Let's start by setting the background of my test setup…

What does the test data look like?

I started by wanting to test the difference in load speeds between data stored in an Excel table and a CSV.  To do that, I started with a CSV file with 1,044,000 rows of data, which look like this:

SNAGHTML241821a

What does my test query actually do?

The query to collect this data only has a few steps:

  • Connect to the data source
  • Promote headers (if needed)
  • Set data types
  • Load to the Data Model

Nothing fancy, and virtually no transformations.

Scenarios tested:

I decided to load the data into the Data Model, as I figured that would be fastest.  And during testing, I decided to expand the locations from which I was pulling the source data.  What I ended up testing for the data source (using the same data) were:

  1. A table in the same workbook
  2. A named range in the same workbook
  3. A CSV file
  4. A table in a different workbook
  5. A named range in a different workbook

And just for full transparency here, I turned Privacy settings off, as well as turned on Fast Data Load, trying to get the best performance possible.  (I wanted to run the tests multiple times, and hate waiting…)

Your turn to play along…

All right, enough about the test setup, let's get into this.

Just for fun, which do you think would be the fastest of these to load the data to the Data Model?  Try ranking them as to what you expect would be the best performing to worst performing.  I.e. which will refresh the quickest, and which would refresh the slowest?

For me, I expected that order to be exactly what I actually listed above.  My thoughts are that data within the workbook would be "closest" and therefore perform better since Excel already knows about it.  I'd expect the table to be more efficient than the range, since Excel already knows the table's data structure.  But I could see CSV having less overhead than an external file, since there are less parts to a CSV file than an Excel file.

And now for the great reveal!

These were generated by averaging the refresh times of 10 refreshes, excluding the initial refresh.  (I wanted a refresh, not the overhead of creating the model.)  I shut down all other applications, paused all file syncing, and did nothing else on the PC while the timing tests were running.  The main reason is that I didn't want anything impacting the tests from an external process.

---------------

**Problems to work on**
1 – Answer these from the Excel load-speed write-up:
(a) How many rows of data did the starting CSV file contain?
(b) Which two settings were changed to get the best possible performance?
(c) How many refreshes were averaged to produce the timings, and which refresh was left out?
2 – Continue the write-up on Excel data load speeds, starting right after its final sentence.

**Information shown**
---------------

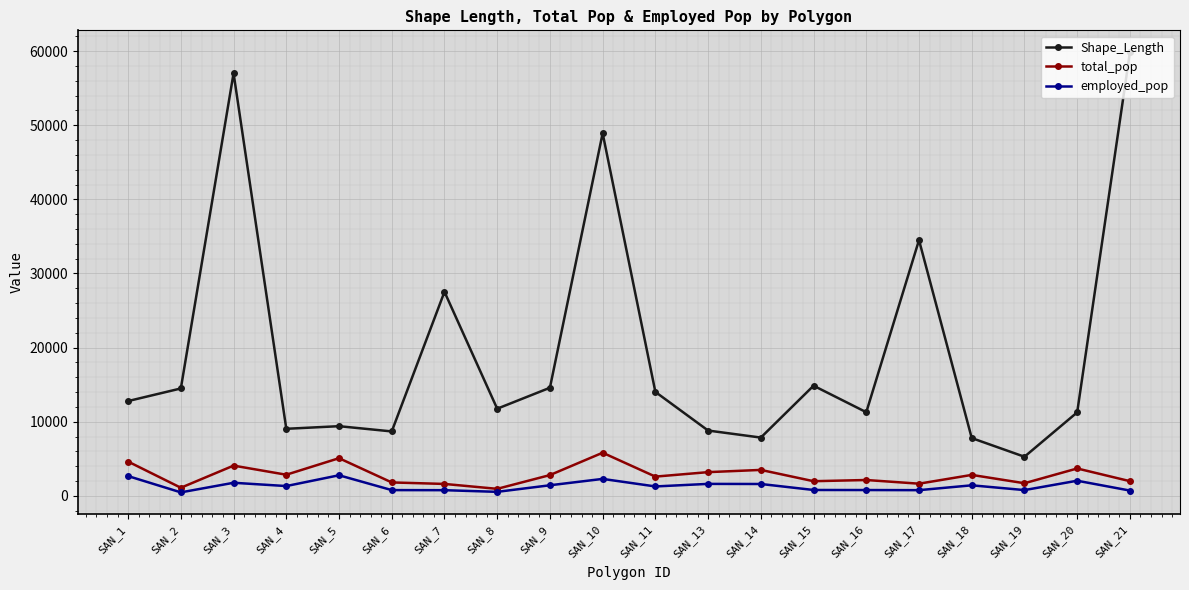

At SAN_11, list the series in order from smallest to largest.

employed_pop, total_pop, Shape_Length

---------------

**Written answers**
1 –
(a) 1,044,000 rows.
(b) Privacy settings were turned off, and Fast Data Load was turned on.
(c) 10 refreshes were averaged, and the initial refresh was left out.

2 –
image

Okay, I hear you… "what am I seeing here?"  It's a Box & Whisker plot, intended to show some statistics about the refresh times.  It measures the standard deviations of the refresh times, and the boxes show the 2nd and 3rd quartiles. The whiskers show the variance for the other times.  The fact that you can barely see those tells you that there wasn't a ton of significant variation in the testing times.  To make it a bit easier to see the impact, I also added data labels to show the mean refresh time for each data source in seconds.

So basically the time to refresh 1,044,000 rows breaks down like this:

  1. Pulling from CSV was fastest at 8.1 seconds
  2. Pulling from a table in a different Excel file took 11.5 seconds
  3. Pulling from a regular range in a different Excel file took 11.8 seconds

And then we hit the stuff that is pulling from a named range in the current Excel file (67.3 seconds), and finally, pulling up the tail end of this performance test, is pulling data from a local Excel table into the Data Model at 67.5 seconds.

I even changed the order the queries refreshed, (not included in the plotted data set,) but still no noticeable difference.

Wow.  Just wow.

Let's be honest, the table vs range is a negligible performance variance.  At 0.2 to 0.3 seconds, I'd just call those the same.  I'll even buy that pulling from a CSV is quicker than from an external Excel workbook.  Less structure, less overhead, that makes sense to me.

But the rest… what is going on there?  That's CRAZY slow.  Why would it be almost 6 times slower to grab data from the file you already have open instead of grabbing it from an external source?  That's mind boggling to me.

Is there a Data Model impact?

So this got me wondering… is there an impact due to the Data Model?  I set it up this way in order to be consistent, but what if I repointed all of these so that they loaded into tables instead of the Data Model?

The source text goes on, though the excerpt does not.